Action item
Your task is to copy the lines of the data below from the line holding "55: (561, 632)" through the line holding "86: (836, 254)", inclusive, exactly and with nothing added.

# # #

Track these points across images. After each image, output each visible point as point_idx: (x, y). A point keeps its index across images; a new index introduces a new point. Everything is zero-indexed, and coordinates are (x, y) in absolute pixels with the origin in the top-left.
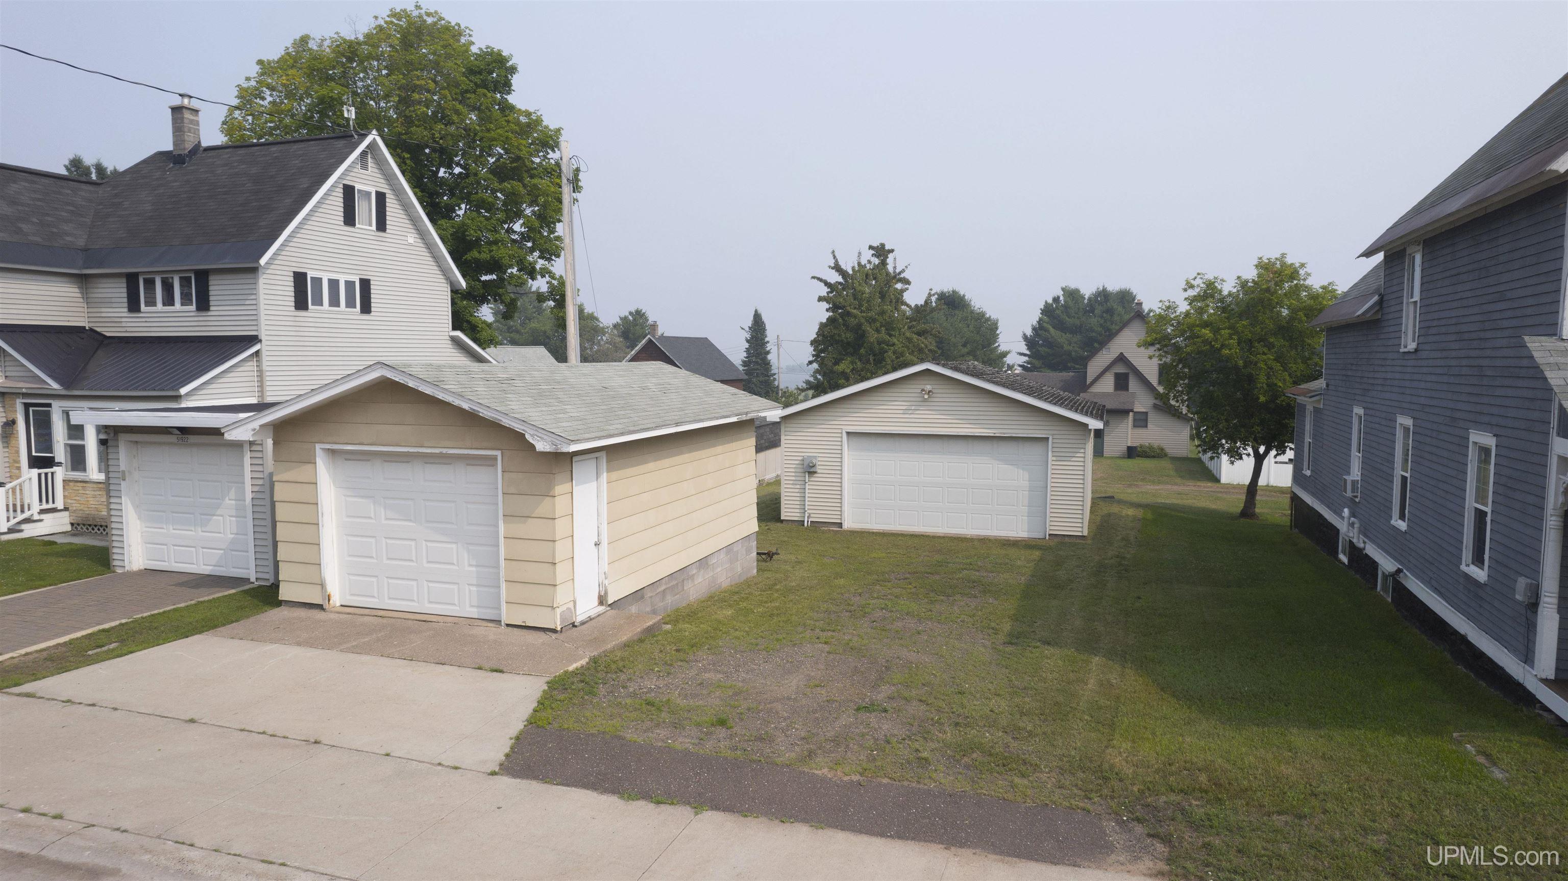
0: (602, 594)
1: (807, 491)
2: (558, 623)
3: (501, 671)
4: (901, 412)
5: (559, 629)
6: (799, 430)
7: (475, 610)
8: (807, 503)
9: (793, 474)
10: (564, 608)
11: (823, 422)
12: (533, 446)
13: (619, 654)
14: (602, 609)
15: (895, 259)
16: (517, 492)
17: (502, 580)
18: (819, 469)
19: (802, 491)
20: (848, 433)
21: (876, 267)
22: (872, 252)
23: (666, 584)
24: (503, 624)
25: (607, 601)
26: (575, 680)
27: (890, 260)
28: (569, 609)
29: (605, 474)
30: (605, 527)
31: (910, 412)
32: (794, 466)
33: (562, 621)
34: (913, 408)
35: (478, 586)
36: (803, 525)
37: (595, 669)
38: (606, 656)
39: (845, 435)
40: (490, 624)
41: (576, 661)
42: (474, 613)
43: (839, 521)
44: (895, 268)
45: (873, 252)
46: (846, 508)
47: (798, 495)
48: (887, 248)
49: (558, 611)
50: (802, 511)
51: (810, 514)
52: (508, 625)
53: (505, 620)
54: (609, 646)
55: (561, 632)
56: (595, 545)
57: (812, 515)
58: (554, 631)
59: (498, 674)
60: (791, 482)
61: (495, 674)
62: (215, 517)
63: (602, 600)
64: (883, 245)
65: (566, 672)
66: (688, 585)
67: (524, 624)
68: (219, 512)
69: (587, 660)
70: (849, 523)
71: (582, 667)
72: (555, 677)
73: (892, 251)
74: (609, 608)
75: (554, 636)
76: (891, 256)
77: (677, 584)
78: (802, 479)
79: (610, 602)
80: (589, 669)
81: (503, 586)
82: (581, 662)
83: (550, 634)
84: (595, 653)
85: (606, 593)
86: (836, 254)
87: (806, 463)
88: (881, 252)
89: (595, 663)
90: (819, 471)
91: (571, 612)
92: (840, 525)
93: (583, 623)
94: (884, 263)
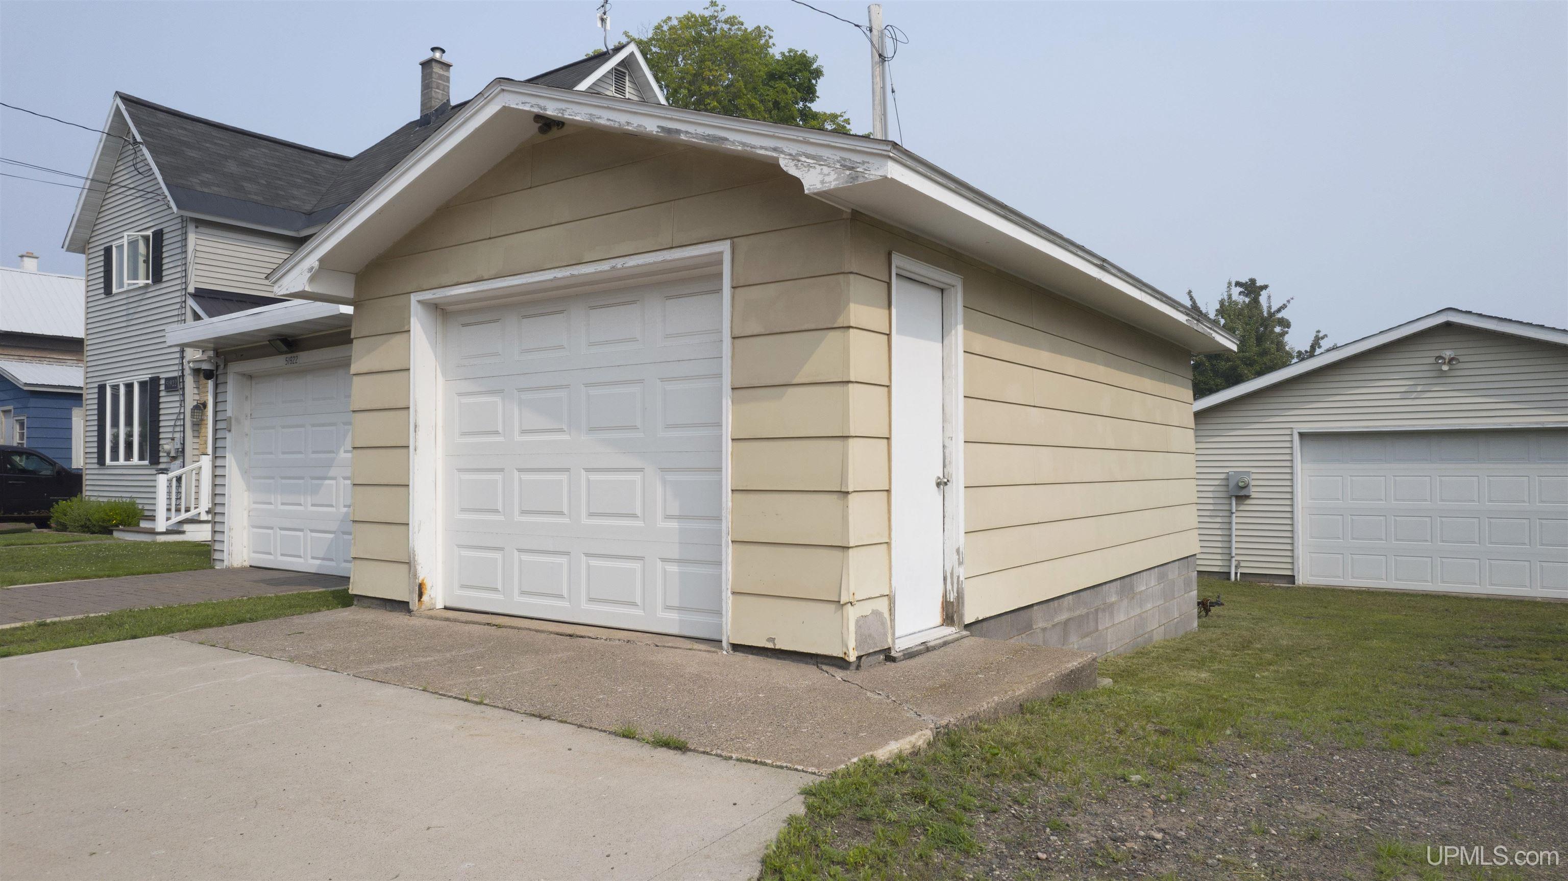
0: (952, 597)
1: (1234, 526)
2: (852, 644)
3: (681, 748)
4: (1398, 396)
5: (852, 658)
6: (1216, 433)
7: (674, 616)
8: (1234, 545)
9: (1211, 501)
10: (866, 609)
11: (1256, 420)
12: (796, 183)
13: (1014, 728)
14: (949, 632)
15: (1269, 297)
16: (763, 331)
17: (727, 539)
18: (1253, 492)
19: (1226, 526)
20: (1302, 435)
21: (1248, 305)
22: (1240, 289)
23: (1069, 609)
24: (724, 644)
25: (961, 617)
26: (897, 791)
27: (1263, 299)
28: (876, 613)
29: (960, 327)
30: (958, 450)
31: (1414, 395)
32: (1211, 489)
33: (861, 639)
34: (1419, 388)
35: (680, 561)
36: (1229, 579)
37: (955, 762)
38: (978, 729)
39: (1296, 437)
40: (697, 646)
41: (896, 735)
42: (670, 622)
43: (1289, 573)
44: (1270, 307)
45: (1242, 289)
46: (1300, 551)
47: (1219, 532)
48: (1259, 284)
49: (853, 614)
50: (1227, 557)
51: (1239, 561)
52: (736, 647)
53: (729, 635)
54: (985, 705)
55: (858, 667)
56: (938, 485)
57: (1242, 564)
58: (840, 663)
59: (671, 753)
60: (1208, 513)
61: (663, 754)
62: (327, 482)
63: (951, 612)
64: (1253, 281)
65: (868, 764)
66: (1105, 622)
67: (770, 645)
68: (332, 473)
69: (928, 734)
70: (1303, 579)
71: (915, 753)
72: (834, 775)
73: (1265, 287)
74: (965, 633)
75: (839, 674)
76: (1264, 294)
77: (1088, 614)
78: (1226, 507)
79: (968, 620)
80: (935, 760)
81: (728, 553)
82: (913, 739)
83: (832, 670)
84: (949, 719)
85: (960, 596)
86: (1193, 294)
87: (1232, 484)
88: (1252, 289)
89: (953, 745)
90: (1253, 495)
91: (883, 624)
92: (1291, 579)
93: (910, 655)
94: (1256, 301)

# # #

Exercise response
55: (561, 632)
56: (595, 545)
57: (812, 515)
58: (554, 631)
59: (498, 674)
60: (791, 482)
61: (495, 674)
62: (215, 517)
63: (602, 600)
64: (883, 245)
65: (566, 672)
66: (688, 585)
67: (524, 624)
68: (219, 512)
69: (587, 660)
70: (849, 523)
71: (582, 667)
72: (555, 677)
73: (892, 251)
74: (609, 608)
75: (554, 636)
76: (891, 256)
77: (677, 584)
78: (802, 479)
79: (610, 602)
80: (589, 669)
81: (503, 586)
82: (581, 662)
83: (550, 634)
84: (595, 653)
85: (606, 593)
86: (836, 254)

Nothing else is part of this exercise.